Ma come, i frontalieri non svolgevano quei lavori che gli svizzeri non vogliono più fare, come ogni domenica ci ripete il Caffè della Peppina? E quindi non  si sarebbero trovati svizzeri disposti a guadagnare 20mila franchi al mese? Evitiamo di renderci ridicoli: è sempre più evidente che l’argomento dello “svolgere i lavori che gli svizzeri non vogliono più fare” è una presa in giro e riguarda solo una piccola parte, percentualmente decrescente, dei frontalieri. Quelli la cui presenza peraltro nessuno contesta. Il problema sono tutti gli altri. Intanto si apprende che a fine 2013 i frontalieri in arrivo dal Varesotto erano 25mila, con un incremento di quasi il 5% rispetto al 2012. Nel 2006 erano 17mila, quindi una crescita del 43% in pochi anni. Un trend che non accenna affatto a diminuire, visto che nella Provincia di Varese quasi un giovane su due non ha lavoro. Il Ticino ovviamente è messo meglio, anche se non è affatto vero che la disoccupazione diminuisce. O piuttosto, diminuisce solo sulla carta, ma non nella realtà, dove si assiste al travaso di persone dalla disoccupazione all’assistenza. Ed infatti in Ticino a fine 2013 c’erano 8000 persone in assistenza. Un vero record. Anche di crescita, se si pensa che a fine 2011 erano 6500. E nella prima metà del 2014 la cifra è sicuramente cresciuta ancora.

Nuove domande

Inquietante anche l’aumento delle nuove domande: nell’anno 2013, la media era di 190 nuove domande d’assistenza al mese, contro le 160 dell’anno precedente. La direzione in cui ci si sta muovendo è chiara. Aumento delle persone che entrano in assistenza, diminuzione di quelle che escono.

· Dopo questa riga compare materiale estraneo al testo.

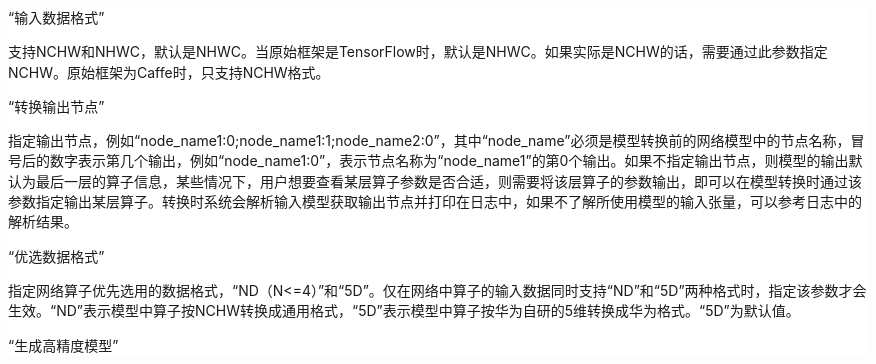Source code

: <tr id="modelarts_23_0110_row2070976135919_1"><td class="cellrowborder" valign="top" width="26%" headers="mcps1.2.3.1.1 "><p id="modelarts_23_0110_p270976195913_1"><a name="modelarts_23_0110_p270976195913_1"></a><a name="modelarts_23_0110_p270976195913_1"></a><span class="parmname" id="modelarts_23_0110_parmname11107121995920_1"><a name="modelarts_23_0110_parmname11107121995920_1"></a><a name="modelarts_23_0110_parmname11107121995920_1"></a>“输入数据格式”</span></p>
</td>
<td class="cellrowborder" valign="top" width="74%" headers="mcps1.2.3.1.2 "><p id="modelarts_23_0110_p1770920611599_1"><a name="modelarts_23_0110_p1770920611599_1"></a><a name="modelarts_23_0110_p1770920611599_1"></a>支持NCHW和NHWC，默认是NHWC。当原始框架是TensorFlow时，默认是NHWC。如果实际是NCHW的话，需要通过此参数指定NCHW。原始框架为Caffe时，只支持NCHW格式。</p>
</td>
</tr>
<tr id="modelarts_23_0110_row457718218590_1"><td class="cellrowborder" valign="top" width="26%" headers="mcps1.2.3.1.1 "><p id="modelarts_23_0110_p357792115918_1"><a name="modelarts_23_0110_p357792115918_1"></a><a name="modelarts_23_0110_p357792115918_1"></a><span class="parmname" id="modelarts_23_0110_parmname7342113205910_1"><a name="modelarts_23_0110_parmname7342113205910_1"></a><a name="modelarts_23_0110_parmname7342113205910_1"></a>“转换输出节点”</span></p>
</td>
<td class="cellrowborder" valign="top" width="74%" headers="mcps1.2.3.1.2 "><p id="modelarts_23_0110_p145771224593_1"><a name="modelarts_23_0110_p145771224593_1"></a><a name="modelarts_23_0110_p145771224593_1"></a>指定输出节点，例如<span class="parmvalue" id="modelarts_23_0110_parmvalue187591741716_1"><a name="modelarts_23_0110_parmvalue187591741716_1"></a><a name="modelarts_23_0110_parmvalue187591741716_1"></a>“node_name1:0;node_name1:1;node_name2:0”</span>，其中<span class="parmname" id="modelarts_23_0110_parmname1975964417_1"><a name="modelarts_23_0110_parmname1975964417_1"></a><a name="modelarts_23_0110_parmname1975964417_1"></a>“node_name”</span>必须是模型转换前的网络模型中的节点名称，冒号后的数字表示第几个输出，例如<span class="parmvalue" id="modelarts_23_0110_parmvalue576020415112_1"><a name="modelarts_23_0110_parmvalue576020415112_1"></a><a name="modelarts_23_0110_parmvalue576020415112_1"></a>“node_name1:0”</span>，表示节点名称为<span class="parmname" id="modelarts_23_0110_parmname18760341517_1"><a name="modelarts_23_0110_parmname18760341517_1"></a><a name="modelarts_23_0110_parmname18760341517_1"></a>“node_name1”</span>的第0个输出。如果不指定输出节点，则模型的输出默认为最后一层的算子信息，某些情况下，用户想要查看某层算子参数是否合适，则需要将该层算子的参数输出，即可以在模型转换时通过该参数指定输出某层算子。转换时系统会解析输入模型获取输出节点并打印在日志中，如果不了解所使用模型的输入张量，可以参考日志中的解析结果。</p>
</td>
</tr>
<tr id="modelarts_23_0110_row239453865914_1"><td class="cellrowborder" valign="top" width="26%" headers="mcps1.2.3.1.1 "><p id="modelarts_23_0110_p739413812590_1"><a name="modelarts_23_0110_p739413812590_1"></a><a name="modelarts_23_0110_p739413812590_1"></a><span class="parmname" id="modelarts_23_0110_parmname37739541591_1"><a name="modelarts_23_0110_parmname37739541591_1"></a><a name="modelarts_23_0110_parmname37739541591_1"></a>“优选数据格式”</span></p>
</td>
<td class="cellrowborder" valign="top" width="74%" headers="mcps1.2.3.1.2 "><p id="modelarts_23_0110_p123949383592_1"><a name="modelarts_23_0110_p123949383592_1"></a><a name="modelarts_23_0110_p123949383592_1"></a>指定网络算子优先选用的数据格式，<span class="parmvalue" id="modelarts_23_0110_parmvalue31736351003_1"><a name="modelarts_23_0110_parmvalue31736351003_1"></a><a name="modelarts_23_0110_parmvalue31736351003_1"></a>“ND（N&lt;=4）”</span>和<span class="parmvalue" id="modelarts_23_0110_parmvalue617363512017_1"><a name="modelarts_23_0110_parmvalue617363512017_1"></a><a name="modelarts_23_0110_parmvalue617363512017_1"></a>“5D”</span>。仅在网络中算子的输入数据同时支持<span class="parmvalue" id="modelarts_23_0110_parmvalue1617393519018_1"><a name="modelarts_23_0110_parmvalue1617393519018_1"></a><a name="modelarts_23_0110_parmvalue1617393519018_1"></a>“ND”</span>和<span class="parmvalue" id="modelarts_23_0110_parmvalue817310357018_1"><a name="modelarts_23_0110_parmvalue817310357018_1"></a><a name="modelarts_23_0110_parmvalue817310357018_1"></a>“5D”</span>两种格式时，指定该参数才会生效。<span class="parmvalue" id="modelarts_23_0110_parmvalue417310356011_1"><a name="modelarts_23_0110_parmvalue417310356011_1"></a><a name="modelarts_23_0110_parmvalue417310356011_1"></a>“ND”</span>表示模型中算子按NCHW转换成通用格式，<span class="parmvalue" id="modelarts_23_0110_parmvalue9173113519013_1"><a name="modelarts_23_0110_parmvalue9173113519013_1"></a><a name="modelarts_23_0110_parmvalue9173113519013_1"></a>“5D”</span>表示模型中算子按华为自研的5维转换成华为格式。<span class="parmvalue" id="modelarts_23_0110_parmvalue01733354016_1"><a name="modelarts_23_0110_parmvalue01733354016_1"></a><a name="modelarts_23_0110_parmvalue01733354016_1"></a>“5D”</span>为默认值。</p>
</td>
</tr>
<tr id="modelarts_23_0110_row18385134265914_1"><td class="cellrowborder" valign="top" width="26%" headers="mcps1.2.3.1.1 "><p id="modelarts_23_0110_p138554255911_1"><a name="modelarts_23_0110_p138554255911_1"></a><a name="modelarts_23_0110_p138554255911_1"></a><span class="parmname" id="modelarts_23_0110_parmname41921813011_1"><a name="modelarts_23_0110_parmname41921813011_1"></a><a name="modelarts_23_0110_parmname41921813011_1"></a>“生成高精度模型”</span></p>
</td>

Altro che tentare di far credere, in modo strumentale, che la disoccupazione diminuisce, quindi che tout va bien, Madame la Marquise e di conseguenza – perché è lì che si vuole andare a parare – che non c’è fretta nel contingentamento di frontalieri e padroncini, dunque perché agitarsi?

Di fatto, non c’è alcun motivo per abbassare la guardia. Diversamente dal numero dei frontalieri varesini, i posti di lavoro in Ticino non sono aumentati del 43% in pochi anni. E’ quindi evidente il fenomeno della sostituzione.

Avanti col nulla

Invece di frenare l’invasione di padroncini il Consiglio di Stato e segnatamente il DFE rimane immobile, in base al principio del margine di manovra nullo, sdoganato da Laura Sadis. Margine di manovra nullo anche a livello federale, come ha detto la kompagna Simonetta:  i bilaterali sono in vigore e quindi (?) le notifiche online devono rimanere. Come se in Italia una ditta ticinese potesse entrate a lavorare annunciandosi con un click!

Le associazioni economiche nei giorni scorsi hanno unito le forze. Hanno prodotto uno spot con cui sensibilizzare imprese e cittadini a ricorrere ad imprese ed artigiani locali invece di chiamare padroncini e ditte straniere. Con l’appello “non innaffiare il prato del vicino”. Lo spot pare abbia suscitato delle reazioni oltreconfine. E’ stata utilizzata, in modo del tutto improprio, anche la definizione di “video shock”. Che è completamente fuori luogo.

Le associazioni economiche ammettono dunque che la Lega ed il Mattino avevano ragione e che l’invasione da sud, diretta conseguenza della devastante libera circolazione delle persone sostenuta dagli ambienti economici, è devastante.

 Tuttavia il Consiglio di Stato non è tra i promotori dello spot, malgrado inizialmente era previsto che ci fosse. A cosa è dovuta la retromarcia? Lo spot viene reputato “un po’ troppo aggressivo”. Se perfino un filmato che non ha niente di provocatorio come questo viene ritenuto “troppo aggressivo”, c’è davvero di che preoccuparsi delle modalità non solo molli, ma gelatinose con cui si intende (non) difendere il mercato del lavoro ticinese.

E poi: se il Consiglio di Stato è diventato improvvisamente così scrupoloso e formalista, come mai, se vogliamo parlare di spot aggressivi, non ha emesso un cip sulla pornocampagna Stop Aids finanziata con i soldi dei contribuenti?